A proposal by University of South Carolina Beaufort officials to change the school's name has become a hot topic for students, playing a part in last week's elections for the student Senate.

"Everybody is just up in arms about it," said Luke Kerr-Dineen, student body president.

"It took a lot of students by surprise and caught a lot of people off-guard," said Chris Moyer, student body treasurer.

When the newly elected student Senate meets for the first time Friday, Kerr-Dineen said he expects one of its first agenda items will be a resolution on the issue.

Discussions about replacing the "Beaufort" in the name with a broader description of the region gained momentum this summer.

The university and its branding committee plan to decide later this month if it's worthwhile to move forward with market research to test the current name against new possibilities, said Lynn McGee, the university's vice chancellor for advancement.

Kerr-Dineen said students are divided on the issue.

Some, like Erica Moore and Darlene Casuga, like the name the way it is.

"What's the point?" Moore asked. "(USCB) is simple, it's easy and that's who we already are."

"I don't think it's necessary," Casuga said of the proposal. "They should just promote what's good about USCB and not focus on changing the name."

Others, including most members of the Student Government Association's Executive Board, see a need to broaden the school's appeal by developing a better description of the region, particularly since most classes are now offered at the campus in Bluffton.

"We're bigger than Beaufort now," said Taylor Mason, student body vice president.

But Kerr-Dineen said most students -- even those that support a name change -- are speaking out against the alternative presented by university officials: University of South Carolina Sea Islands.

He said some think the name is tacky while others call it misleading because the campuses aren't actually on islands.

He says the acronym -- USCSI -- is too similar to the name of the popular television series "CSI: Crime Scene Investigation."

Sea Island is also the name of a resort in Georgia, he said.

"It makes the school sound like a vacation," said student Whitney Tresvant. "We're not a Sandals resort. The tone totally changes."

But from a marketing perspective, student Erin Cothran thinks "Sea Islands" could entice more students to learn about the school.

"I think it has a nice ring to it," she said.

Cothran said many unfamiliar with the Lowcountry don't know what "Beaufort" means. But seeing the word "island" on a brochure might prompt potential students to give the school a chance, she said.

Some students have suggested alternatives to the "Sea Islands" name.

Vice Chancellor McGee said she is keeping a list of those suggestions and will present it to the branding committee for review.

Among the names students have offered are USC-Atlantic, USC-Lowcountry, USC-Palmetto Coast, USC-Southern and USC-Hilton Head.

A name change ultimately would have to be approved by the University of South Carolina's Board of Trustees and wouldn't take effect until at least next fall, McGee said.
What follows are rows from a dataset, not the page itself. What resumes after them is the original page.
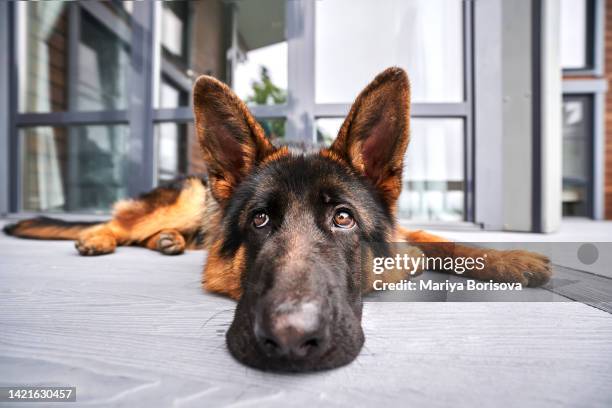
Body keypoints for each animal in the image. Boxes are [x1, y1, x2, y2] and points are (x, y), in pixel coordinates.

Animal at [3, 67, 548, 372]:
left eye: (344, 218)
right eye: (260, 219)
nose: (289, 338)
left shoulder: (405, 236)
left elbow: (441, 239)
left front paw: (509, 258)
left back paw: (168, 241)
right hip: (187, 196)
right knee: (124, 222)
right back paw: (101, 237)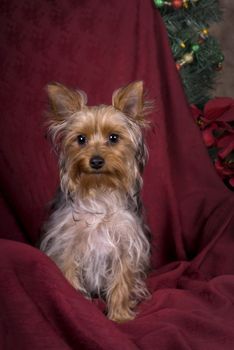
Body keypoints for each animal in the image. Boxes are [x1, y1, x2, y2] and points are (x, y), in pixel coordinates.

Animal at [39, 82, 151, 322]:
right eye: (81, 139)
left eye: (114, 138)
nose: (97, 161)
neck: (99, 190)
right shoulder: (66, 244)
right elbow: (67, 276)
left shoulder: (126, 245)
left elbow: (122, 281)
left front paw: (119, 315)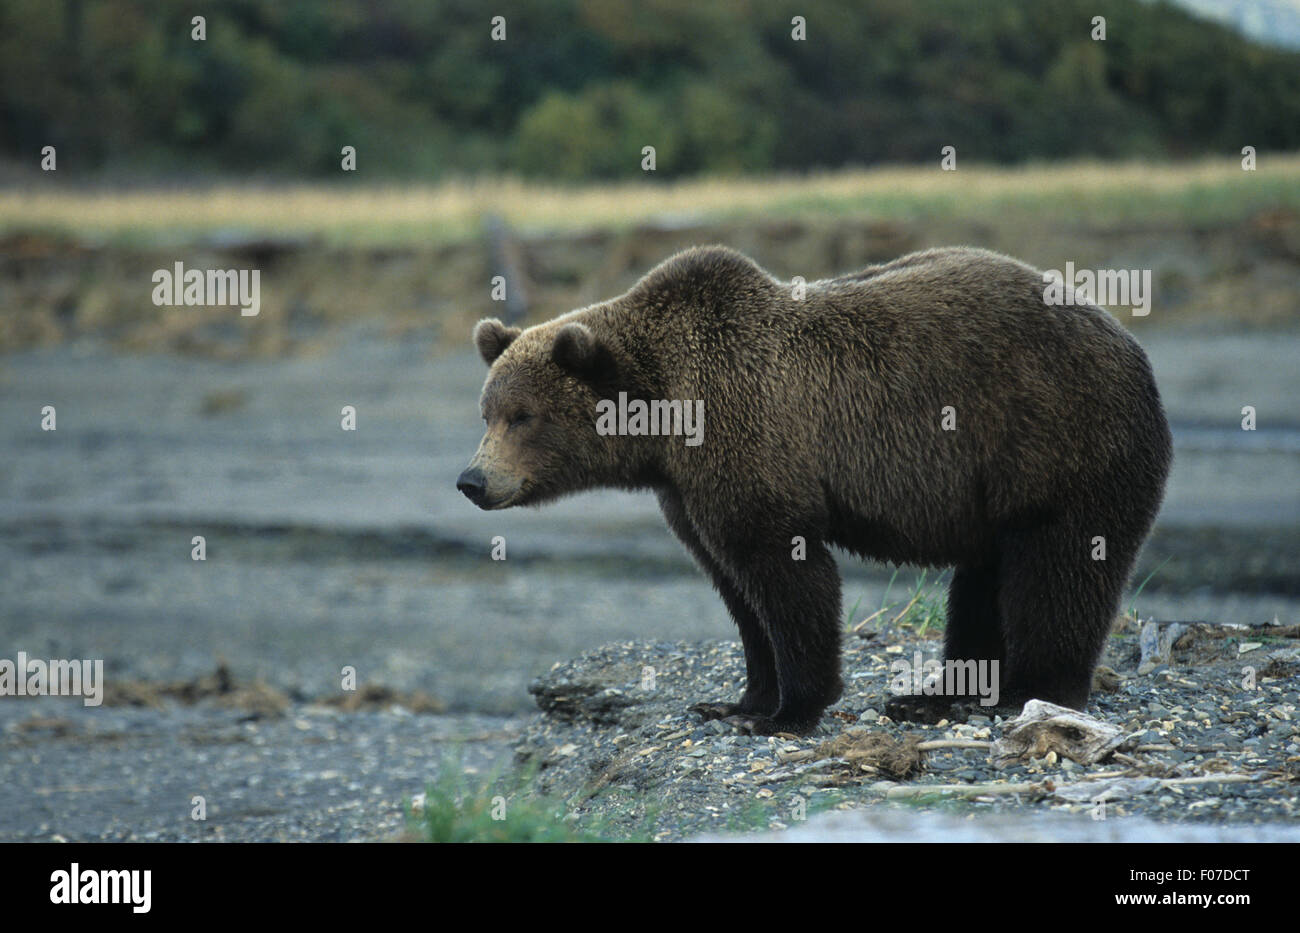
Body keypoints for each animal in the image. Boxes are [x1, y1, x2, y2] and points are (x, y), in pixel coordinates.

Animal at [457, 245, 1172, 736]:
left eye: (524, 416)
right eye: (487, 412)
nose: (473, 481)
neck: (665, 421)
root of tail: (1129, 341)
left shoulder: (751, 437)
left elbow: (787, 574)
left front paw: (787, 710)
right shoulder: (688, 488)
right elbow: (735, 586)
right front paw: (737, 699)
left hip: (1057, 440)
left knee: (1057, 566)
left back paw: (1027, 692)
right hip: (993, 487)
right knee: (983, 580)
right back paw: (937, 695)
She said that organization would consider student input -- and probably request official statements from student leaders -- before making the decision.

Chancellor Jane Upshaw plans to meet with interested students Wednesday and Thursday, and McGee also has offered to talk to student groups about the reasons behind a name change.

McGee already met with the representatives of the Student Government Association and plans to talk to the student Senate this week.